- **ASSIGNMENT**: For the records that follow, give the number of lines containing the word "image", with no added text.
________
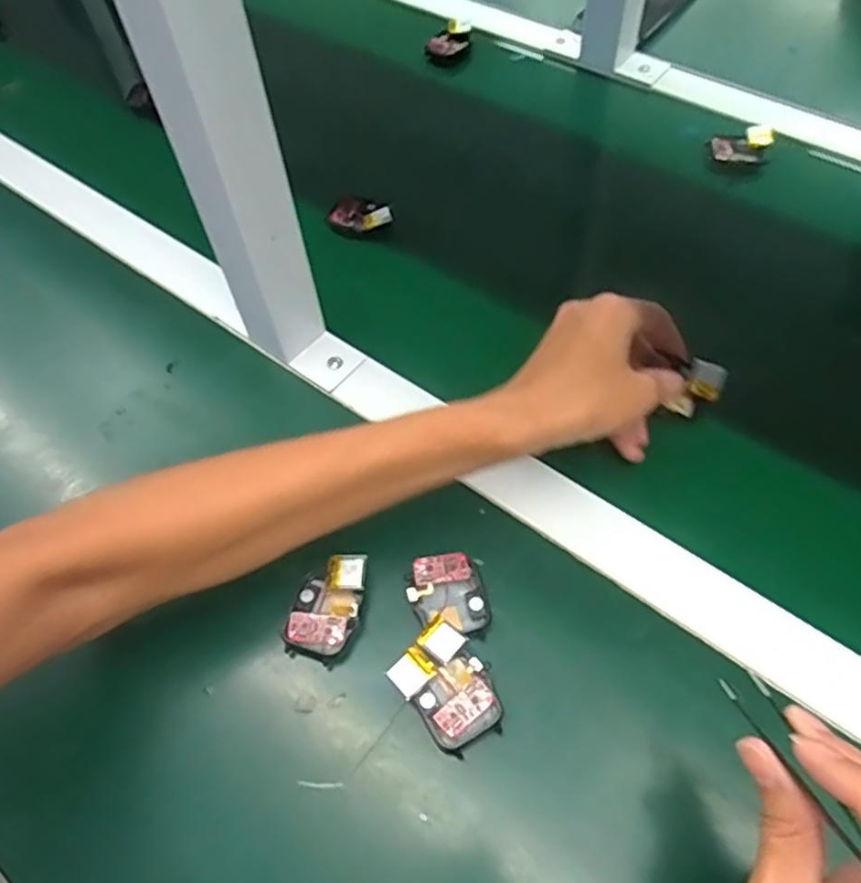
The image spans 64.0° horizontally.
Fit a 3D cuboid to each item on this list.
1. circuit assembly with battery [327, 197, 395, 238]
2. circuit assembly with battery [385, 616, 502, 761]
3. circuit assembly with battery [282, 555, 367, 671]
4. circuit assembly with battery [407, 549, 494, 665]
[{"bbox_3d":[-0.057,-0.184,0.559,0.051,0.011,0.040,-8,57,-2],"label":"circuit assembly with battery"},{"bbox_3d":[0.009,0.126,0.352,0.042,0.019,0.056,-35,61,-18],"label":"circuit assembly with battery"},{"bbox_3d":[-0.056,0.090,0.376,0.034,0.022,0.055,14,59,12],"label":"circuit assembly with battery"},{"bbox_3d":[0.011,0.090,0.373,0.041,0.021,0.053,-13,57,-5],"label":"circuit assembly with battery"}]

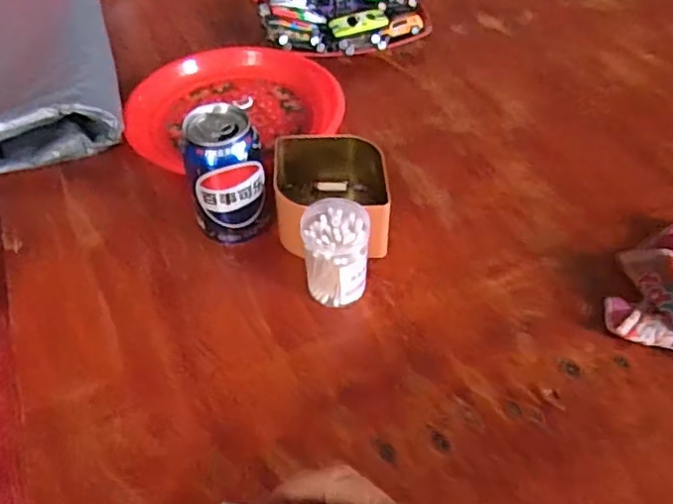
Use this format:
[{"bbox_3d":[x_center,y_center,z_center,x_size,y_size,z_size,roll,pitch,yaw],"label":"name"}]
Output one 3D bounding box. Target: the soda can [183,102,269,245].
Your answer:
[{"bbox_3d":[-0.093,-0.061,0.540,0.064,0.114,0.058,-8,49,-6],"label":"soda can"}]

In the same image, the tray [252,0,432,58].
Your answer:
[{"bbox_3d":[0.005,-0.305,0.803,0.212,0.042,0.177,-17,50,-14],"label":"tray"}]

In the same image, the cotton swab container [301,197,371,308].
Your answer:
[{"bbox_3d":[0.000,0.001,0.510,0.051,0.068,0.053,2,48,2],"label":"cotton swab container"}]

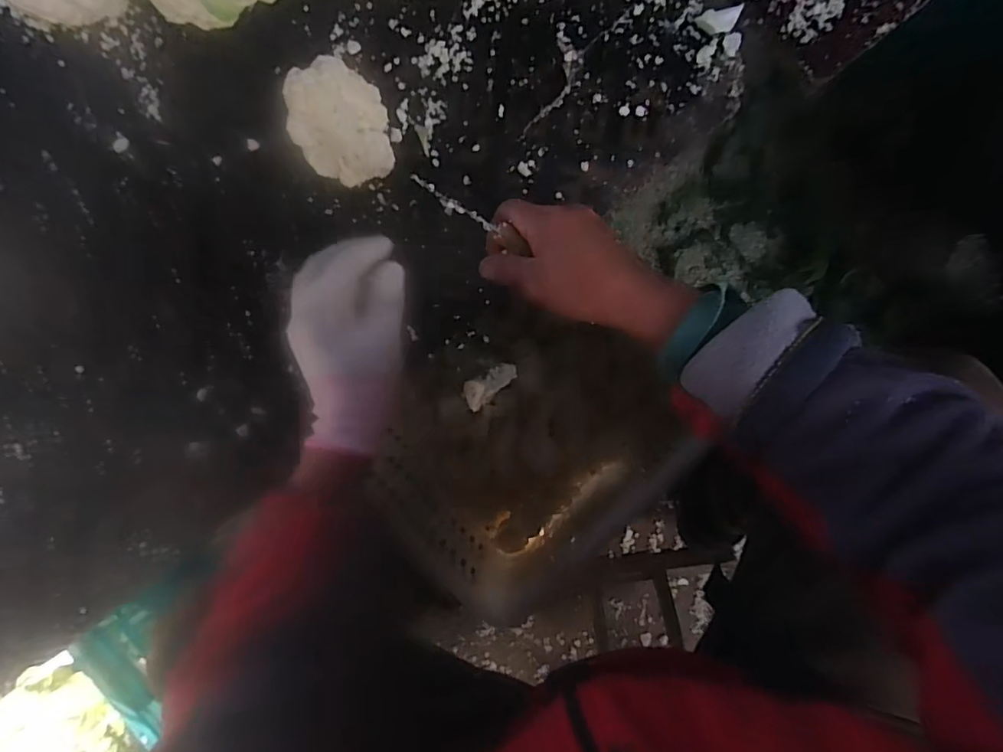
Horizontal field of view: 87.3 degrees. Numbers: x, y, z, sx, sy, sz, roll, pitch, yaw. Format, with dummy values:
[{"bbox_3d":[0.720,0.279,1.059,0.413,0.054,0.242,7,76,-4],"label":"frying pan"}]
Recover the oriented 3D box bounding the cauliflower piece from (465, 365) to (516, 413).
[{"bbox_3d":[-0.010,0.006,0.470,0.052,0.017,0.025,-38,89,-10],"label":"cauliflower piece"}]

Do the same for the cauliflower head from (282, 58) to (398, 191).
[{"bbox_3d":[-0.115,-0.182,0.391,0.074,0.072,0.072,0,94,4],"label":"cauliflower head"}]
________
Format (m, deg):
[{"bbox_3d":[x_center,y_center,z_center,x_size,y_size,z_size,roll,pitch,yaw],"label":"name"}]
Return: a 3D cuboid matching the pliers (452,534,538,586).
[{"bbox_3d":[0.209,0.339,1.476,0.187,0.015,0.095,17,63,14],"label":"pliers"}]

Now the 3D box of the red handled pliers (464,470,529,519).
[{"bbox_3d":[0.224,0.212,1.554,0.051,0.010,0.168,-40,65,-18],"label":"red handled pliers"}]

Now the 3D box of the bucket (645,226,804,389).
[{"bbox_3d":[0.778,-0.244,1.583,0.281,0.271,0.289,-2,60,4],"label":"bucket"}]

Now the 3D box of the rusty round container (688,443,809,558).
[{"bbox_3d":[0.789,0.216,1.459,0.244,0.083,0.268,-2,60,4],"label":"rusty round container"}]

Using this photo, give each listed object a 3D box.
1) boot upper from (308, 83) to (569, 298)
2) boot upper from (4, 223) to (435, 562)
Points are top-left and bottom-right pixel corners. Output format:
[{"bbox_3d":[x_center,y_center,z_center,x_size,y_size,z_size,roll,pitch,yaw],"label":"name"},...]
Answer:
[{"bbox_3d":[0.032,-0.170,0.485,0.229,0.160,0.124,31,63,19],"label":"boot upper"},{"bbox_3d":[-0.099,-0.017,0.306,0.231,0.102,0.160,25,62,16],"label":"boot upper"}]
________
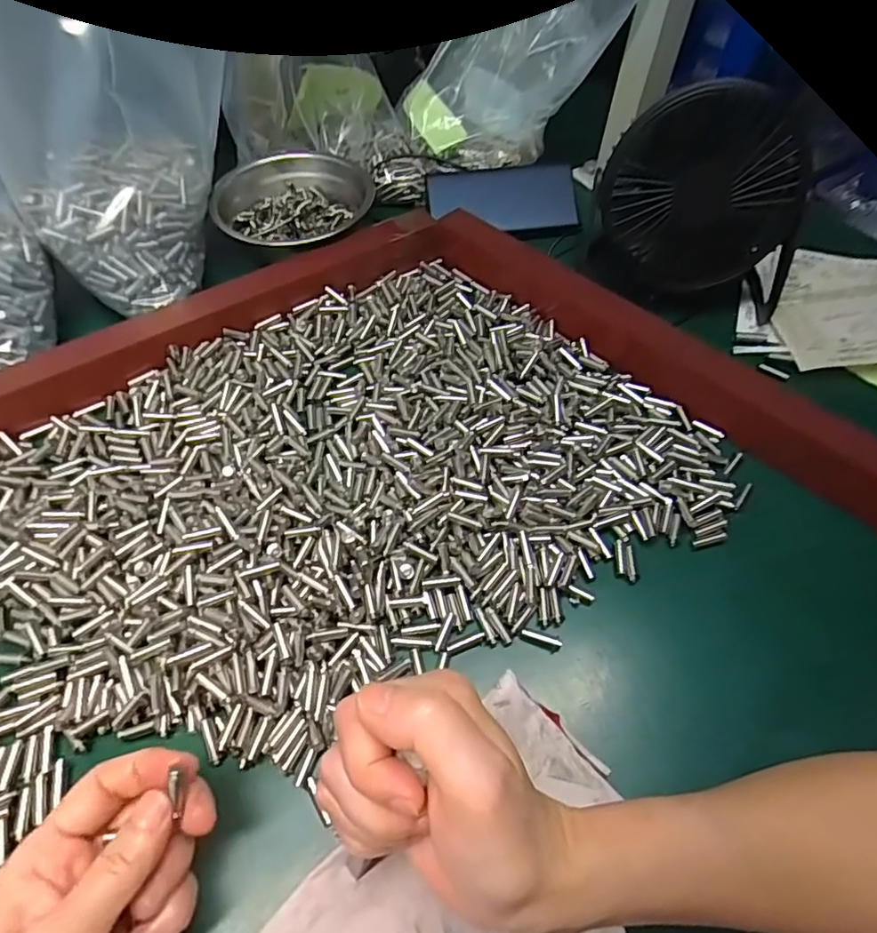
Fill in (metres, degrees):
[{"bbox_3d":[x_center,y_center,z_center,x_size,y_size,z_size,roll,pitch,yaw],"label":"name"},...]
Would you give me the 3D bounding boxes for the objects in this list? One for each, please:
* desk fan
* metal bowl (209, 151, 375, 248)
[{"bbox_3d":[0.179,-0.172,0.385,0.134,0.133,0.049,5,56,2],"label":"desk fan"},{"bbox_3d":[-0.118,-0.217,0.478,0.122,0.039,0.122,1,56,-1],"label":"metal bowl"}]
________
- **RESULT OF THE TASK**: 3